Süddeutsche Zeitung, 29.03.2008

„Das wirkt natürlich ein bisschen seltsam“

Die Polizei lässt Datenschützer abblitzen - und ein Amtsrichter kopiert die Begründung des Staatsanwalts

Münchner Polizei und Justiz gelten als zielstrebig, wenn es gilt, linken Umtrieben Einhalt zu gebieten. Meist findet sich auch ein Paragraf, um Punker oder Demonstranten einzubremsen. Bisweilen aber stottert die Strafverfolgung Linksgesinnter ein wenig. So im Fall von Flüchtlings-Aktivisten, die ihren Protest gegen eine Sammelvorführung von irakischen Asylbewerbern kundtaten. Dazu hatte die irakische Botschaft eine Münchner Unterkunft flugs in eine eigene Filiale umgewandelt.

Ein Grüppchen Linker protestierte dagegen. Weil die Polizei mit Staatsschutz und Unterstützungskommando und Videokameras anrückte, wandte sich danach ein Aktivist empört an den Bayerischen Datenschutzbeauftragten: Er möge die Aufnahmen sichten und auf ihre Rechtmäßigkeit prüfen.
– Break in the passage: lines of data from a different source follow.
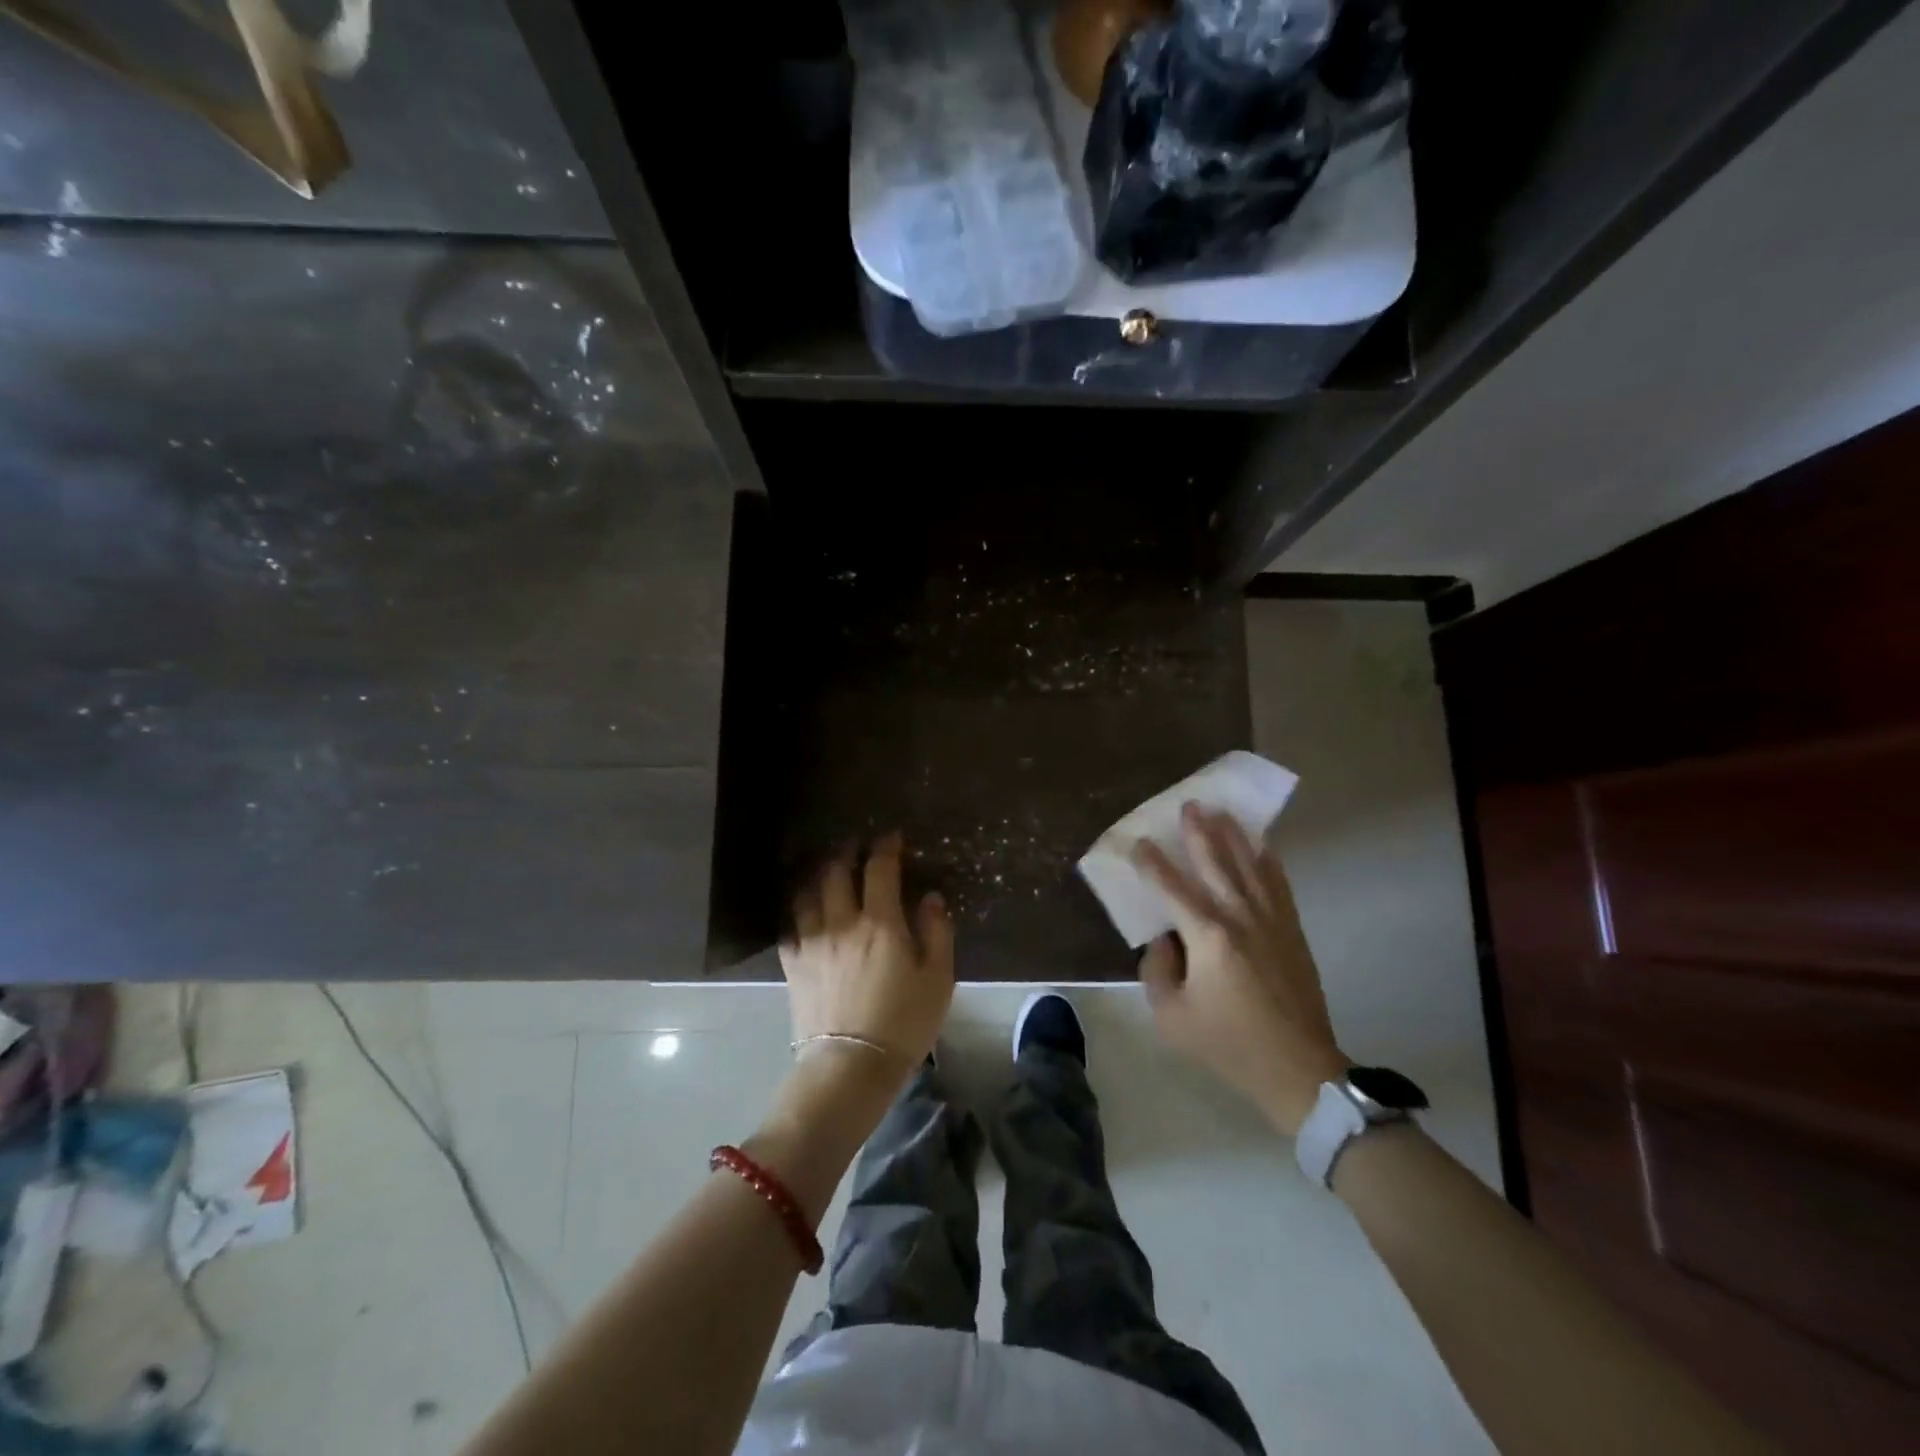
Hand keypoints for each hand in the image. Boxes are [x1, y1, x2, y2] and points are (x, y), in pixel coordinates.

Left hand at [779, 833, 954, 1082]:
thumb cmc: (903, 1024)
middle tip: (854, 847)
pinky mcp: (793, 966)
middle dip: (846, 853)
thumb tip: (931, 898)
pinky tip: (805, 915)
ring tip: (825, 872)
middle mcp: (841, 922)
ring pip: (807, 895)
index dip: (886, 847)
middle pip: (835, 873)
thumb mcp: (938, 979)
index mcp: (880, 922)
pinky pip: (790, 928)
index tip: (891, 837)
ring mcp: (812, 943)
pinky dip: (799, 914)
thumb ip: (937, 932)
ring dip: (817, 876)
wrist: (850, 1067)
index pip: (879, 869)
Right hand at [1134, 804, 1347, 1135]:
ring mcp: (1271, 921)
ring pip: (1249, 866)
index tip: (1138, 843)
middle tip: (1188, 805)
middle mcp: (1240, 917)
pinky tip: (1262, 845)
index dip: (1151, 864)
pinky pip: (1279, 885)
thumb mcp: (1172, 1016)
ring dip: (1233, 836)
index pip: (1172, 888)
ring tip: (1221, 811)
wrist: (1298, 1069)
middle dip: (1199, 833)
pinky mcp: (1292, 931)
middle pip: (1216, 864)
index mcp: (1208, 936)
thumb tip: (1165, 940)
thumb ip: (1157, 970)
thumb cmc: (1228, 1044)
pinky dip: (1269, 861)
Es sei „nicht tragbar“, wenn die Teilnehmer einer friedlichen Versammlung „permanent“ gefilmt würden. Der oberste Datenschützer aber prüfte nichts, denn: Die Polizei habe ihm mitgeteilt, „dass während der Versammlung keine Videoaufzeichnungen gefertigt wurden“, so Datenschützer Karlheinz Worzfeld. Die Kameras seien „lediglich einsatzbereit gehalten worden“.

Stimmt das? In den Ermittlungsakten sind die Aufnahmen dokumentiert, und einer der Videobeamten berichtete vor Gericht von seinem Tun. „Seltsam“ wirkt das auf Marco Noli, Anwalt eines der Aktivisten. Durch „falsche Information“ habe die Polizei die Kontrollmöglichkeit des Datenschützers „ausgehebelt“. Nein, entgegnet Polizeisprecher Wolfgang Wenger, man habe korrekt informiert. Der Datenschützer habe ja nur wissen wollen, ob man die Versammlung gefilmt habe. Man habe aber nur die Durchsuchung von Aktivisten und die Beschlagnahmung von Flugblättern videografiert. Keine Lüge also, eher die falsche Frage des Datenschützers.

Auch die Justiz tut sich schwer mit dem Fall. Ist es nun strafbar oder nicht, wenn die Linken den Flüchtlingen raten, nicht zu dieser Anhörung zu gehen, und wenn, dann nur mit Anwalt, schließlich gehe es um ihre Abschiebung. Die Polizei beschlagnahmte Flugblätter mit diesem Rat. Das musste man sich hinterher absegnen lassen, doch der Ermittlungsrichter wollte nicht: „Eine Straftat (...) ist nicht erkennbar“, so sein Beschluss. Das passte der Staatsanwaltschaft nicht, sie legte Beschwerde ein, begründet auf zwei Seiten. So bekam der Richter den Fall erneut auf den Tisch, und nun stimmte er dem Begehr zu: „Die polizeiliche Beschlagnahme (...) wird (...) richterlich bestätigt.“ Es folgen die Gründe für den Sinneswandel, doch die formulierte der Richter nicht selbst. Er nahm offensichtlich das Schreiben der Staatsanwaltschaft, schnitt deren Begründung aus und klebte den Text auf einer Seite zusammen. Fertig war das Plazet. Leider komme so was „immer wieder vor“, zürnt Anwalt Noli: „So hat sich der Gesetzgeber eine funktionierende richterliche Kontrolle sicherlich nicht vorgestellt.“

Im Amtsgericht ist man ein wenig peinlich berührt ob der Arbeitsweise des Kollegen. Nein, üblich sei so etwas nicht, versichert Sprecher Ulrich Kühn - aber auch „nicht über die Maßen außergewöhnlich“. Naja, „das wirkt natürlich ein bisschen seltsam“, aber das heiße nicht, dass sich der Kollege keine eigenen Gedanken gemacht habe. Und von der Staatsanwaltschaft lasse er sich bestimmt auch nicht beeindrucken.

Inzwischen mussten Ankläger und Gericht zurückrudern: Im Strafprozess gegen einen Aktivisten - angeklagt wegen Aufforderung zu einer Straftat, weshalb er 2700 Euro zahlen sollte - plädierte der Staatsanwalt am Ende selbst auf Freispruch. Das Gericht folgte ihm.